NOTE! This command can also be performed as an HTTP request. This makes it easy to quickly check with a web browser if a Model RealTime application is running and listening on a certain TCP port. For example: http://localhost:9911/getPorts

JSON Format of Outgoing Messages

All messages that are not handled by the TCPServer capsule part are considered to be outgoing messages and will be sent to a remote application. Note that the remote application to which outgoing messages are sent does not have to be the same remote application that sends incoming messages to the Model RealTime application.

Outgoing messages are string encoded JSON objects on the same form as the 'sendEvent' or 'invokeEvent' objects described above. This makes it possible to wire together multiple Model RealTime applications to build a distributed system of communicating applications. The output of one executable can be consumed by another executable, and the applications become logically connected through the names of the TCPServer capsule ports.

• command:string Set to "sendEvent" if the outgoing message was sent, or "invokeEvent" if the outgoing message was invoked.
• event:string Name of the event.
• type:string Data type of the event.
• data:string [optional] The ASCII encoding of the data object attached to the event. This encoding is on the same format as you for example see if tracing the event during a model debug session.
• port:string The name of a port on the TCPServer capsule part on which the event arrived.
• portIndex:integer The zero-based index of the port instance on which the event arrived. If the port is not replicated (i.e. its multiplicity is 1) then this property is always 0.
• priority:string The priority at which the event is sent. It defaults to "General". Possible priorities are (from highest to lowest) "Panic", "High", "General", "Low" and "Background". This property is only present if the event was sent. Invoked events do not have it.
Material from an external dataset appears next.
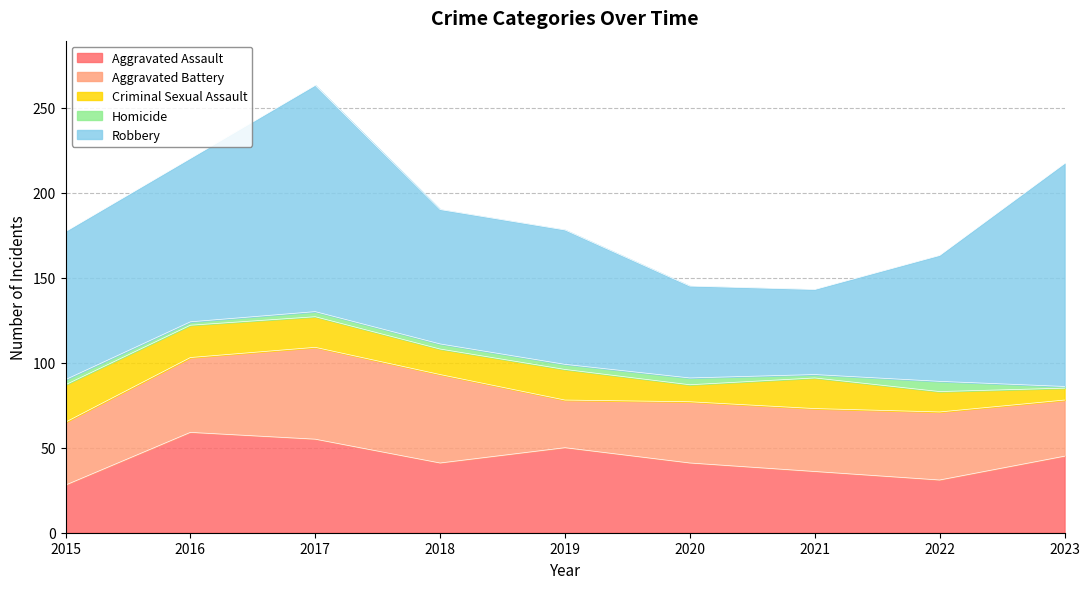

What is the spread (max minus min) of values at 2020?

50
The remote application can make a reply on an invoked event by sending a response for the received TCP string. The response string should be a string encoded JSON object representing a reply command, i.e. the "command" property should be set to "reply". Example:

{ "command": "reply", "port" : "camera", "event" : "imageFilename", "data" : "StdString \"D:/temp/test.jpg\"" }

• port:string The name of a port on the TCPServer capsule part on which the reply will be made (should be the same port on which the invoked event arrived).
• event:string The name of the reply event.
• data:string [optional] The ASCII encoding of the data object to be attached to the reply event. This encoding is on the same format as you for example see if tracing the event during a model debug session.

Note that the remote application must always send a response for a TCP request it receives, even if it doesn't want to reply on an invoked event. The Model RealTime application will wait until it has received a response. You can simply send back an empty JSON object to let it proceed its execution:

{ }